Curating relevant climate data to galvanize regional expertise, innovation, and learning networks to help local land managers design effective management strategies.

Pacific Northwest forests contribute to the economic, social, and ecological stability of the region through sustainable timber production, carbon sequestration toward climate change mitigation, flood protection during extreme events, water quality control and fisheries protection among others.

Climate change is projected to jeopardize these valuable ecosystem services through increased temperatures and reduced snowpack, exacerbating the influence of disturbance such as fire and pest/pathogen outbreaks. Moreover heat waves and declines in water availability will likely cause population migrations to the Northwest which means increased demand for services but also the amplified need for effective carbon sequestration measures that could partially mitigate climate change impacts while human fire ignition sources increase.

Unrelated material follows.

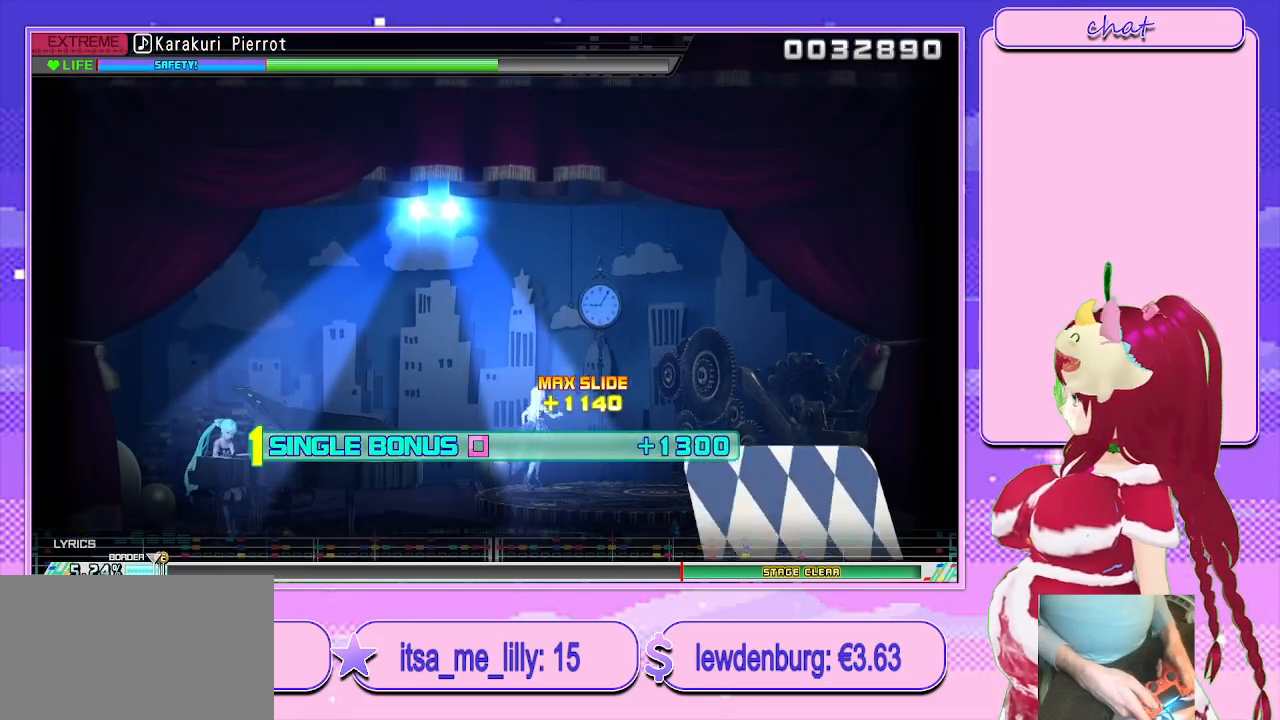
{"buttons": ["L2"], "left_stick": "center", "right_stick": "center", "events": []}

Managing ecosystems for resilience (the ability of a system to absorb shocks, to avoid crossing a threshold into an alternate and possibly irreversible new state, and to regenerate after disturbance) is one way we can protect forest services and the path forward requires innovation and communication.

The U.S. Government requests all federal agencies to develop vulnerability assessments and implement climate adaptation plans by 2015. While some progress has been made regionally by state agencies, federal agencies, and NGOs, the abundance of data and documents describing the uncertainty around both climate change projections and impacts has become challenging to managers with little funding and limited time to digest available material and incorporate it into planning documents.

With funding from the USDA Forest Service, Conservation Biology Institute has developed both a customized website and a Data Basin group specifically designed to host the relevant data for the Pacific Northwest Ecosystems Resilience Network, to galvanize regional expertise, innovation, and learning networks to help local land managers design effective management strategies.